Data from daily-deal-site aggregator Yipit.com showed nearly one-third of all daily-deal sites nationwide—or 170 of 530 sites—have shut down or been sold so far this year, the WSJ reported today.
One of the biggest problems facing these daily deals sites is the rising cost of operations. In the early days of the industry, setting up a site was easy and relatively cheap—they just needed a website, some emails and local merchants willing to offer discounts. But as the market grew, the costs of running a site soared—especially the cost of securing customers who are already getting ten other daily deals. Plus, these sites need to hire more and more salespeople to work with the merchants.

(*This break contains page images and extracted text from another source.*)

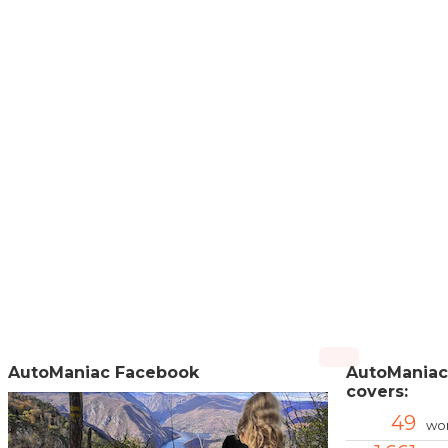
AutoManiac Facebook
AutoManiac
covers:
49
wor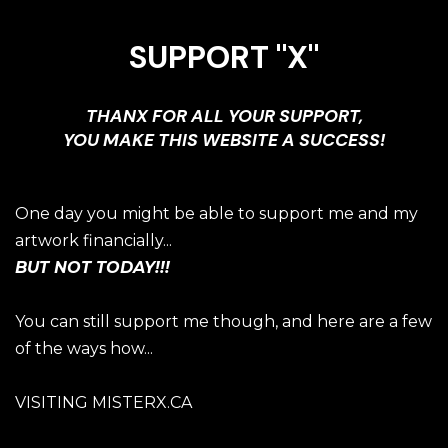
SUPPORT "X"
THANX FOR ALL YOUR SUPPORT,
YOU MAKE THIS WEBSITE A SUCCESS!
One day you might be able to support me and my
artwork financially...
BUT NOT TODAY!!!
You can still support me though, and here are a few
of the ways how...
VISITING MISTERX.CA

The WSJ cites Groupon as an example: In the first quarter of 2010, the company spent about $7.99 to acquire each subscriber who actually redeemed a daily deal. By the second quarter of 2011, that figure had nearly tripled to $23.46. According to regulatory filings, Groupon spent $378.7 million in marketing initiatives in the first half of 2011, up from $35.5 million in the first half of 2010. The company also pays its sales associates about $35,000 a year—or as much as much as $100,000 with commissions, sources said. Smaller deals sites just can’t compete with those numbers.
Even some larger companies haven’t been able to survive in the incredibly competitive market. Facebook, which began testing a daily deals model in April, recently shut it down completely, while Yelp decided to scale back on its own deals efforts.
Whether this actually signals the eventual end of industry leaders like Groupon and LivingSocial is uncertain, but it’s certainly not a good time to be getting started.